Non-Disparagement and Confidentiality
Most agreements require the departing employee not to make negative statements about the employer and to keep the agreement's terms confidential. Some agreements impose mutual non-disparagement obligations — prohibiting the employer from making disparaging references as well.
Note: The National Labor Relations Board has issued guidance indicating that overly broad non-disparagement clauses may violate Section 7 of the National Labor Relations Act by restricting protected concerted activity.
Non-Compete and Non-Solicitation Clauses
Some severance agreements introduce or reaffirm post-employment restrictions. State law governs enforceability — non-competes are unenforceable in California, for instance, but may be enforceable in other states if reasonable in scope and duration.
The OWBPA and ADEA Waiver Requirements
The Older Workers Benefit Protection Act of 1990 (OWBPA) amended the ADEA to set strict requirements for waivers of age discrimination claims. A waiver of ADEA claims is not valid unless:
- It is written in plain language and specifically references the ADEA
- It does not waive rights arising after the date the waiver is signed
- The employee received something of value beyond what they were already entitled to
- The employee was given at least 21 days to consider the agreement (45 days for group layoffs)
- The employee has 7 days after signing to revoke the agreement
These requirements cannot be waived by the employee or accelerated by the employer. A release that does not comply with OWBPA is unenforceable as to ADEA claims — even if the employee signed it voluntarily.
Group Layoff Disclosure Requirements
When an employer lays off a group of workers and offers severance with ADEA waivers, OWBPA requires disclosure of:
- The decisional unit considered for the layoff
- The eligibility factors for the program
- The job titles and ages of all employees selected and not selected for the program
This disclosure must be given to each employee along with 45 days to consider the agreement. The purpose is to allow older workers to detect whether age influenced the selection.

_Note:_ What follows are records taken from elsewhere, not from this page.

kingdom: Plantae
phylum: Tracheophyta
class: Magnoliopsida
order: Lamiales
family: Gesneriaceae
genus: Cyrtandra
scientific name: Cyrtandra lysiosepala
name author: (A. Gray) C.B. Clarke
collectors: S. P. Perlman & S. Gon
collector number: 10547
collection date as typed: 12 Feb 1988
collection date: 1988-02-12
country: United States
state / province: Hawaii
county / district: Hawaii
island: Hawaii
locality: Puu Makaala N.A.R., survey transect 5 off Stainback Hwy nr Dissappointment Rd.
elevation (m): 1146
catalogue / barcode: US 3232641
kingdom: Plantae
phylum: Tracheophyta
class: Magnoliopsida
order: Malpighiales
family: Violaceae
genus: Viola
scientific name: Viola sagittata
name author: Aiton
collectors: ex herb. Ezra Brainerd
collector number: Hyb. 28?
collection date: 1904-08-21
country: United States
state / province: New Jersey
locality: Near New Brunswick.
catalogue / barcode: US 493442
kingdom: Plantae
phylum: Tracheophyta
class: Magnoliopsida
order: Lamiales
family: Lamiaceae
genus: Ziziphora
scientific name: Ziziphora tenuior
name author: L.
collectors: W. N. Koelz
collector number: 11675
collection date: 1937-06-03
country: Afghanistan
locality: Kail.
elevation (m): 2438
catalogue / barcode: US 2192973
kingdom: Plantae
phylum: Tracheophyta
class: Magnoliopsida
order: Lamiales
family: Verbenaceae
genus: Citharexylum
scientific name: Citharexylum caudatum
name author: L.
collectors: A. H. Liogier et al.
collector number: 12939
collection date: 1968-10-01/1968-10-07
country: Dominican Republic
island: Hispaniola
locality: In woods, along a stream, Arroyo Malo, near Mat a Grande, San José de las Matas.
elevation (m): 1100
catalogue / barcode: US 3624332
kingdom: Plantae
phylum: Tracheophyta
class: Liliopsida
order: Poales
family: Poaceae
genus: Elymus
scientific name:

Evaluating Whether to Sign
| Factor Favoring Signing | Factor Against Signing (or Negotiating First) |
|---|---|
| Severance pay significantly exceeds what you'd likely recover in litigation | Strong evidence of discrimination or retaliation |
| No viable legal claims against the employer | Claims were filed before the termination (retaliation timeline) |
| Immediate financial need | Non-compete clause would restrict your career |
| Employer offering COBRA subsidy or outplacement | Agreement waives unknown claims without fair compensation |
| Clean separation allows reference letter | Confidentiality clause prevents you from warning others of misconduct |
What Cannot Be Released
Some rights cannot be waived through a severance agreement, regardless of what the document says:
- The right to file a charge with the EEOC (though the right to monetary recovery from the claim can be waived)
- Workers' compensation claims (in most states)
- Claims for vested pension or 401(k) benefits under ERISA
- Claims arising after the agreement's effective date
- Unemployment insurance eligibility (though agreements sometimes include false statements employers will not contest it)
Negotiating a Severance Agreement
Severance terms are often negotiable, particularly when legal exposure exists. Employees frequently secure:
- More weeks of pay than initially offered
- Extended health insurance coverage beyond COBRA
- Removal of or narrowing of non-compete clauses
- Neutral reference agreements specifying exactly what will be said
- Accelerated vesting of equity awards
- Outplacement services
Consulting an employment attorney during the consideration period — before signing — is advisable when significant claims may exist, when the severance amount is substantial, or when non-compete or other restrictive covenant provisions could affect future employment. The 21 or 45 day consideration period exists precisely for this purpose.
This article is for informational purposes only and does not constitute legal advice.